Dalla Necropoli dimenticata di Castel Capuano – sulla quale, di tanto in tanto, riaffiorano i rifiuti -, la città greco-romana, l’età angioina, il viceregno, i disegni prospettici di Stinemolen, il grande piano Stopendaal per il risanamento della città, il primo piano urbanistico di inizio Ottocento, gli sventramenti, la Legge speciale del 1904, fino alle “Mani sulla città”, intorno alla speculazione edilizia targata giunte della “prima repubblica”.

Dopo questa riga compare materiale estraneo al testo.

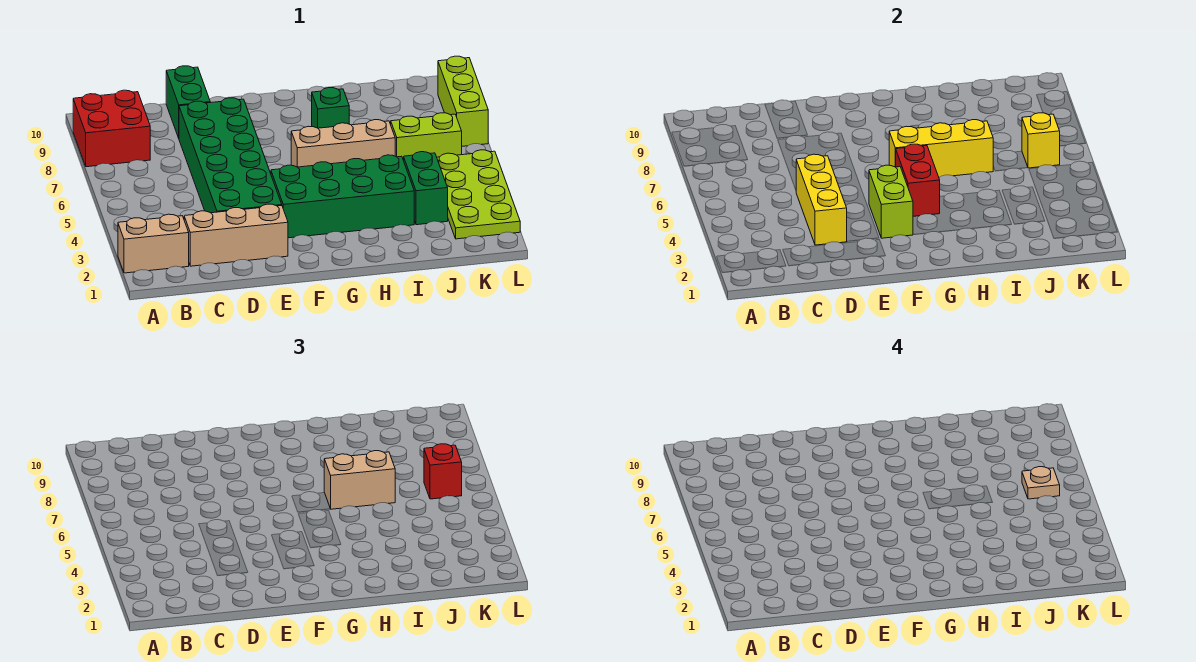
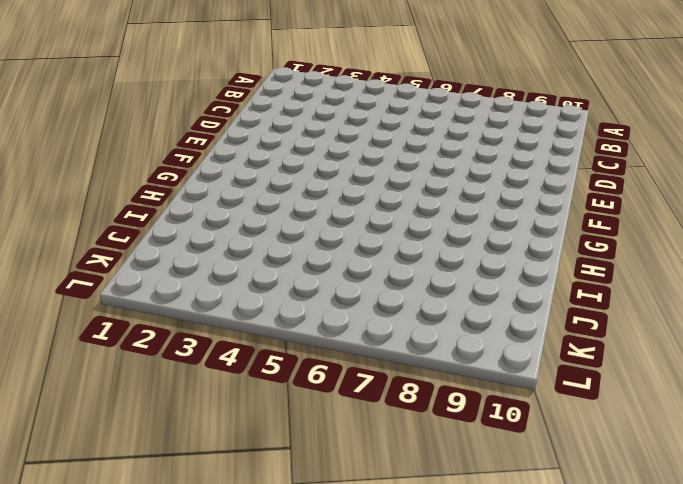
none -> tan brick A2:B2 level 1
none -> red brick A8:B9 level 1
none -> tan brick C2:E2 level 1

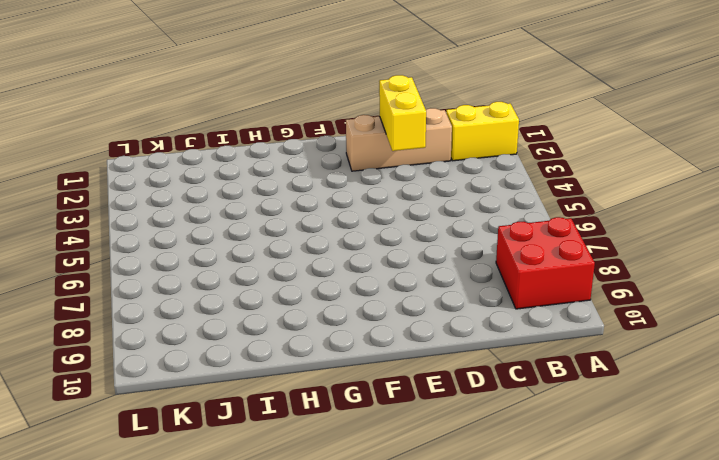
yellow brick A2:B2 level 1 -> tan brick A2:B2 level 1
yellow brick D2:D3 level 2 -> yellow brick D3:D5 level 2
none -> green brick D3:E8 level 1
none -> green brick D9:D10 level 1
none -> green brick F3:I4 level 1

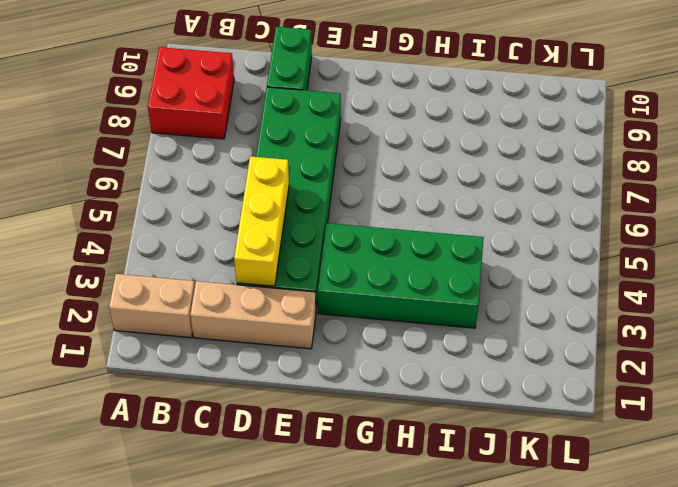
none -> tan brick G6:I6 level 1
none -> green brick H8 level 1
none -> green brick J3:J4 level 1

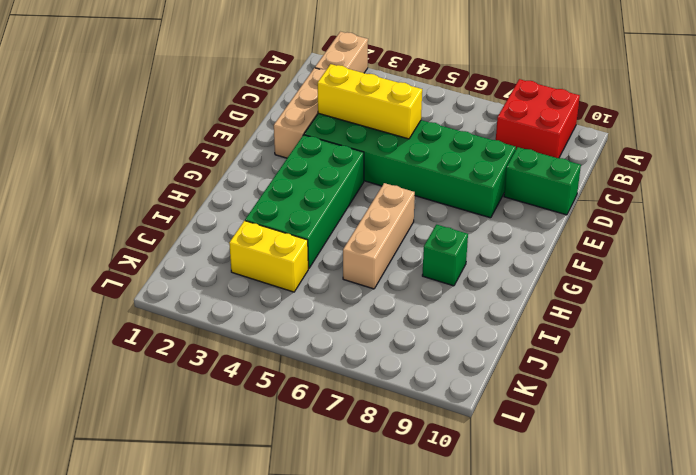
yellow brick J3:J4 level 1 -> green brick J3:J4 level 1
none -> lime brick J6:K6 level 1
none -> lime plate K2:L5 level 1
none -> lime brick L7:L9 level 1

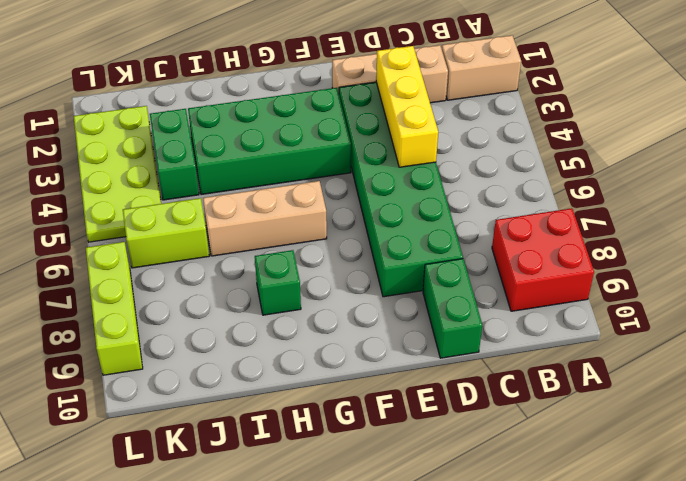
none -> lime brick F3:F4 level 2
none -> red brick G4:G5 level 2
none -> yellow brick G6:I6 level 2

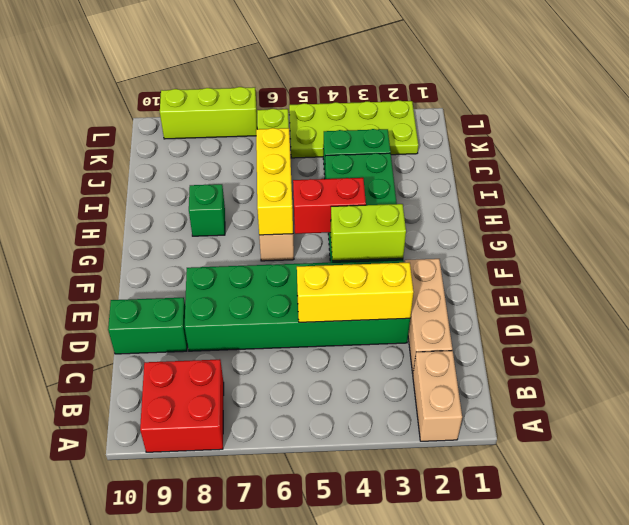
none -> yellow brick K6 level 2
none -> tan brick H6:I6 level 3
none -> red brick K6 level 3

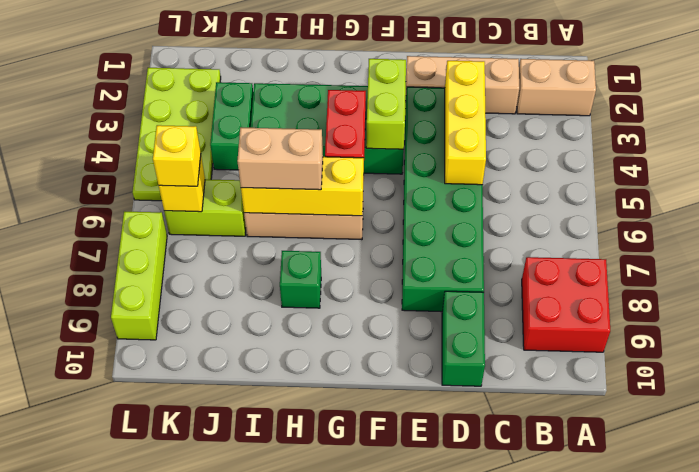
yellow brick K6 level 3 -> red brick K6 level 3
none -> tan plate K6 level 4

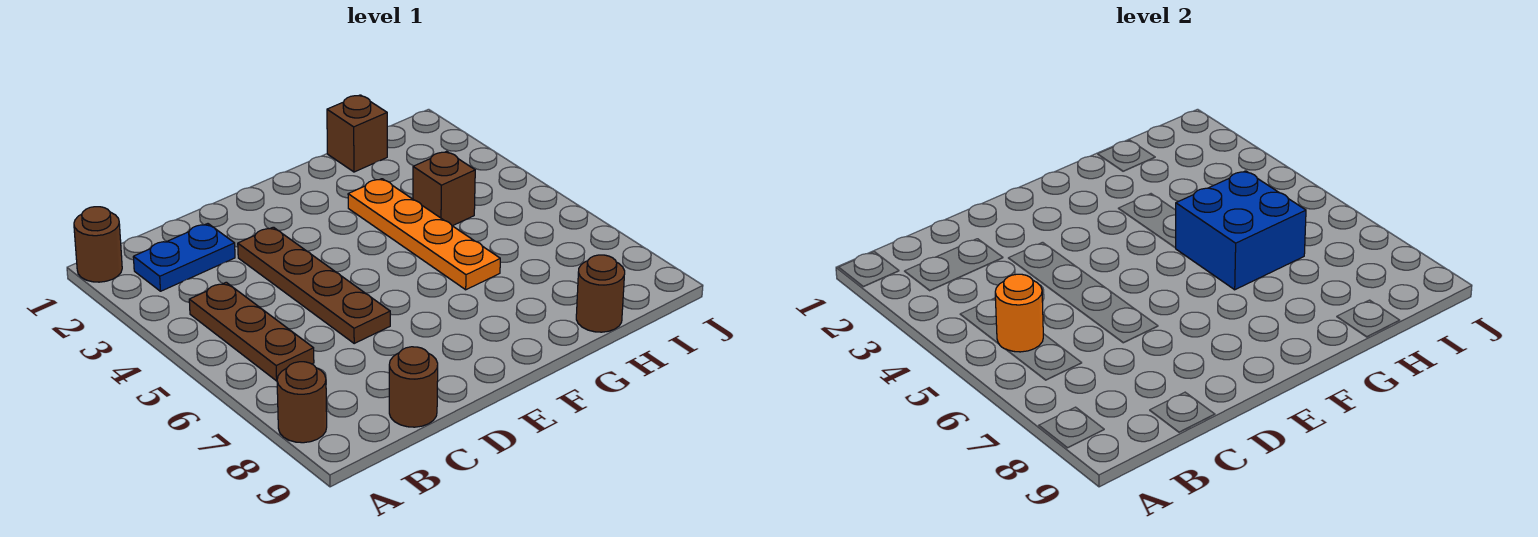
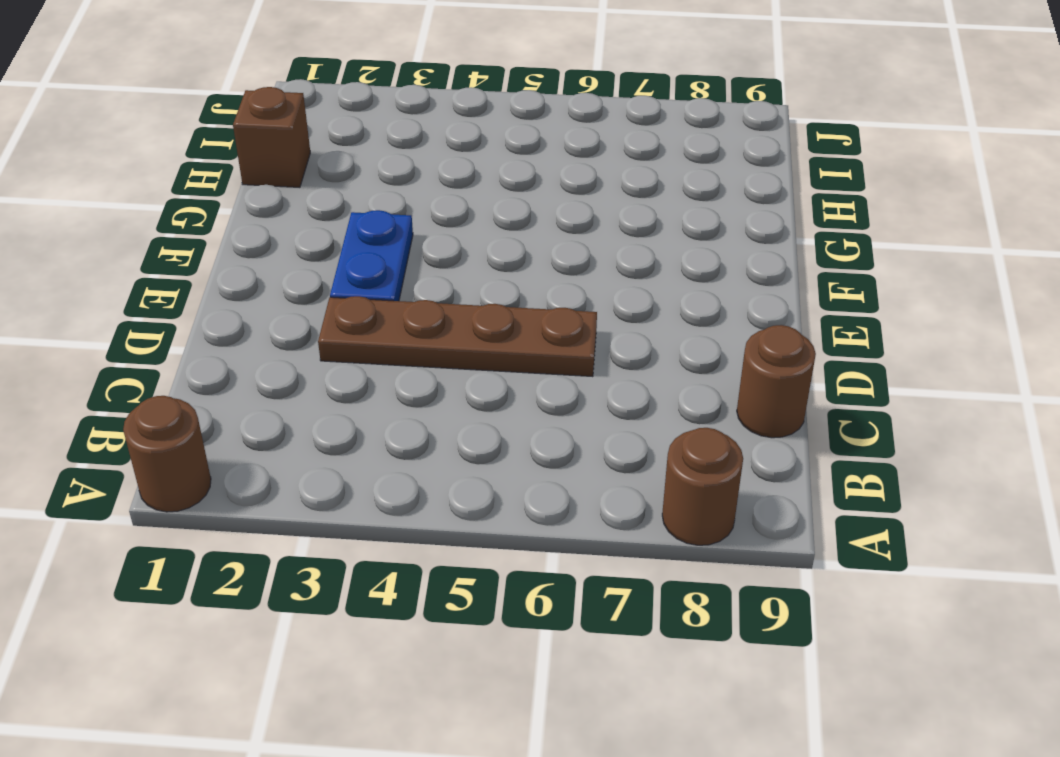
blue plate E3:F3 level 1 -> blue plate B2:C2 level 1
none -> brown plate B4:B6 level 1
none -> orange plate G3:G6 level 1
none -> brown brick H4 level 1

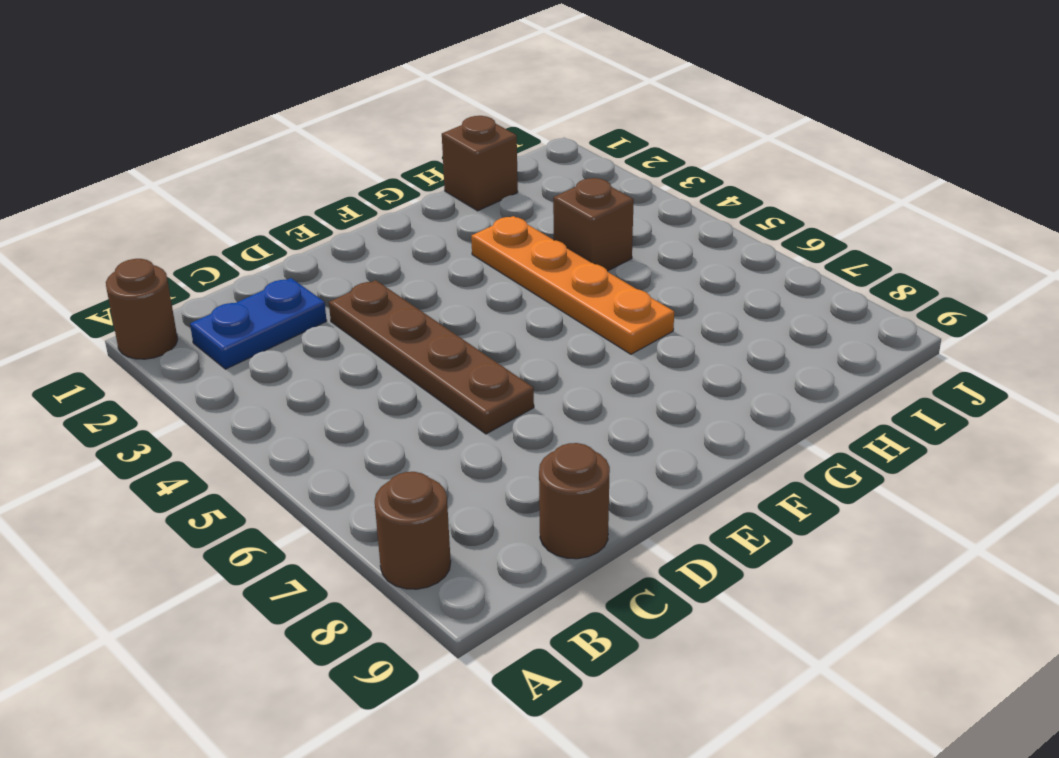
none -> brown plate B4:B6 level 1
none -> brown round brick H9 level 1
none -> orange round brick B5 level 2

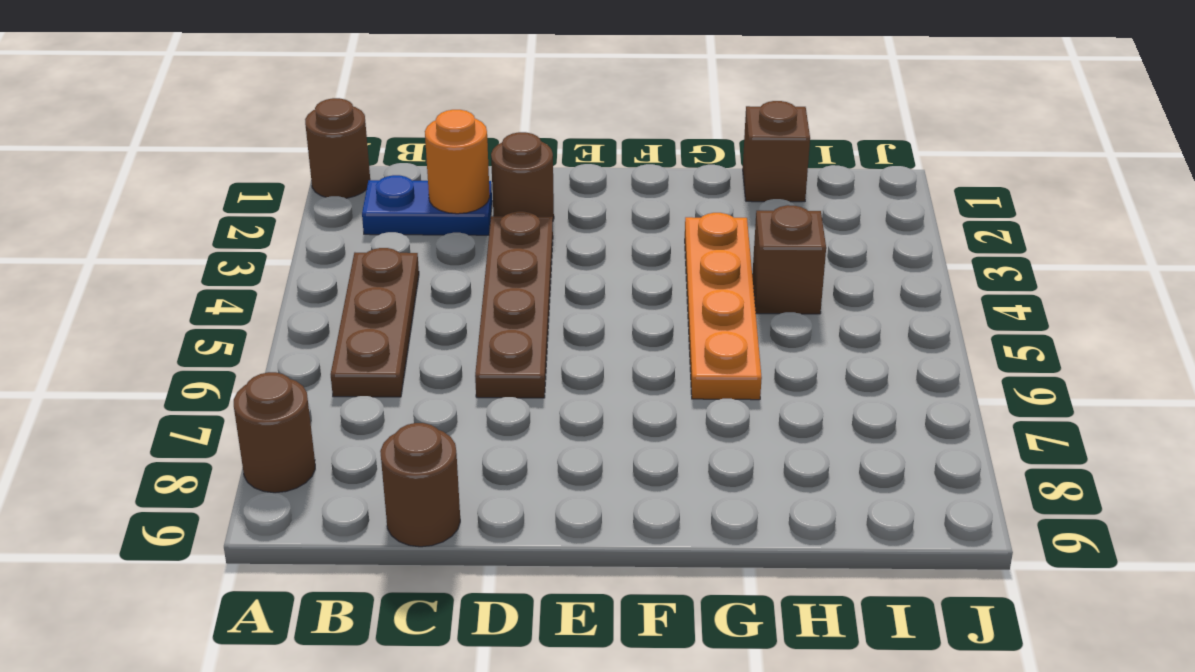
orange round brick C2 level 2 -> orange round brick B5 level 2
brown round brick D2 level 1 -> brown round brick H9 level 1
none -> blue brick G5:H6 level 2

Se di recente a Portici sono morte delle persone a causa del crollo di un balcone durante i festeggiamenti della ricorrenza dedicata a San Ciro, solo la fortuna ha risparmiato un esito di gran lunga peggiore per l’edificio crollato a Chiaia a inizio marzo. Da quello che s’apprende in giro, pare che i lavori per la nuova linea della metropolitana stiano scuotendo Napoli da sotto. A Chiaia, e non solo, i cittadini lamentano effetti strutturali alle abitazioni, nuovi rischi di crolli e una serie di incongruenze tra la strada come andrebbe trattata e come invece non avviene.
Sembra che per l’ennesima volta qualcosa di indelicato stia maltrattando un complesso urbano che da decenni, se non da secoli, vive il dubbio atroce se ricostruirsi o sopravvivere da museo a cielo aperto. Una grande città, in mano a una grande politica, farebbe entrambe le cose.
Eppure, mentre ancora ci si interroga su troppi da farsi, mentre il ritocco che sa di trucco mette mano in maniera piuttosto maldestra a luoghi che avrebbero bisogno di interventi al limite della “chirurgia”, mentre non si ferma la macchina antica delle buone intenzioni che vanno sotto il nome di “appaltatura”, che sia Napoli, che siano le sue porte, poco a poco qualcosa brucia e qualcos’altro cade a pezzi.
Qualche volta, se va bene, si resta tutti col naso all’insù, per assistere inerti e confusi al nuovo danno che si è abbattuto sulla vecchiaia della città, oppure il naso resta giù perché la fortuna non è venuta in soccorso. “Napoli sotto è vuota”, “Qua non si capisce niente”, “I palazzi sono troppo vecchi”, “Guardate qua, in pochi anni cosa si è formato”. Queste e altre, le voci e gli sfoghi attorno a ogni volta che si ripete un episodio di una parte della città che scompare per non tornare più.
Adesso, come da una vita, è un susseguirsi di denunce, di perizie, di passaggi tra comune, stato e regione, di atti e contro atti, nelle more di un processo edilizio che è la celebrazione affaristica del processo alla città. Passi la facile battuta, adesso sarebbe pure di cattivo gusto usare il luogo comune che certe cose le sanno anche le pietre.
Quando a Napoli, negli anni ’sessanta, fu proiettato, presso il Maschio Angioino, il film “Le mani sulla città” di Francesco Rosi, pellicola che denuncia le speculazioni e la corruzione di un’intera classe politica napoletana e non, nell’ambito della gestione edilizia cittadina, in prima fila, quel giorno, c’era Antonio Gava, allora presidente della Provincia di Napoli, personaggio che poi avrebbe ricoperto i più alti incarichi politici nazionali per nome e per conto della Democrazia cristiana, al punto di essere soprannominato il “Vicerè”, tanto era grande il suo potere.
Quel giorno, Antonio Gava, in prima fila al Maschio Angioino, alla proiezione di un film scandalo dell’epoca, dove Napoli stava mal figurando sotto molti punti di vista, in quel frangente, Gava applaudì con grande entusiasmo.
Quando penso alla Napoli corrosa e in decadimento, mi viene in mente una frase di Corrado Alvaro. “Il meridionale ha un tale desiderio del potere, poiché non conoscendo una libera società dipende tutto dai potenti, che è entusiasta del potere qualunque esso sia”. Ecco, il guaio è questo. Ogni volta che Napoli cade, c’è sempre una risata o un applauso a rialzarla. Forse fu un male quel tempo in cui la si istruì a pensarlo come un bene.